Sarah's post on the other hand has a lot of meaning which we can all understand and it is helpful unlike yours. Elizabeth's is also helpful. She makes a good point saying that once someone has left an organisation, it does not make sense to try to imitate that person.
Of course if only we could understand what point you are trying to make, we might value what you say. And by the way Moodscope has no rules on how many words to use in a post. It's not Twitter. But posts, long or short should be easily understood by everyone don't you agree Mtwdrw?

Anonymous Sun, May 12th 2013 @ 1:32pm

I agree with Elizabeth. John had a particular style that will be very hard to emulate. We all clearly loved that style, but the new team cannot and should not try to copy it. The new posts will be different, i think people need to give them a chance and try not to be so quick to judge. BP.

Anonymous Sun, May 12th 2013 @ 7:53pm

Thought for today: Participate in activities with people who share your interests.

Comment: I do this all of the time. Go down to my favourite coffee bar and drink coffee in the company of like minded people, i.e. people who enjoy drinking coffee in coffee bars. What's wrong with that?

Julia Mon, May 13th 2013 @ 9:52am

Eh? You've lost me here Anonymous. Should I drink more coffee ??? Is this what you are telling me? Which brand do you prefer and I will try it.

Soraya Tate Wed, May 15th 2013 @ 11:19am

I think re: styles that a) you should not try to emulate Jon as we all need to accept that life and Moodscope moves on :) and b) having said htat, the one thing about Jon's posts was the inclusion of the word 'I' a lot.

His writing gave a sense that "we are all in the same boat, and I know what it's like.

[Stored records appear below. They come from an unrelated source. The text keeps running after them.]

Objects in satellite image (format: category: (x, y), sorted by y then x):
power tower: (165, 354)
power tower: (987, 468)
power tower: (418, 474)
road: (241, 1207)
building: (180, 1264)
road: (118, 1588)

Here's something that worked for me personally". The new writing has a feel of saying: " *you* lot are all in the same boat, which is not our boat. Have you tried not eating sugar?"

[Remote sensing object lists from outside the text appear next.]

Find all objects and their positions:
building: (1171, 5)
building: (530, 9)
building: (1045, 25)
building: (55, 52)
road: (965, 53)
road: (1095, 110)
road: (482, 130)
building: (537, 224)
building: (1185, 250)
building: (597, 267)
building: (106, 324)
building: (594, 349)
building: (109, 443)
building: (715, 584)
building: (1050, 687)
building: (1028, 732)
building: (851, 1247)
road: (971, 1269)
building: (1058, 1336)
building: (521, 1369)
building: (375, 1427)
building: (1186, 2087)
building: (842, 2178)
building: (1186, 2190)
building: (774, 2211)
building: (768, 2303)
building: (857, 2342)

Believe it or not I support the new way forward but I really miss that personal experience coming through. That was what I had found so helpful. There are reams of advice out there from non-attached experts about what to give up, what not to think etc but there is less written so insightfully. If the new owners share insight and experience of low mood, perhaps they could consider personal engagement with the daily emails?

Caroline Ashcroft Wed, May 15th 2013 @ 3:49pm

Hi Soraya, I totally understand your point and agree with you. It's something we're working on. Hopefully you will see a change for the better very soon. In the meantime, please bear with us.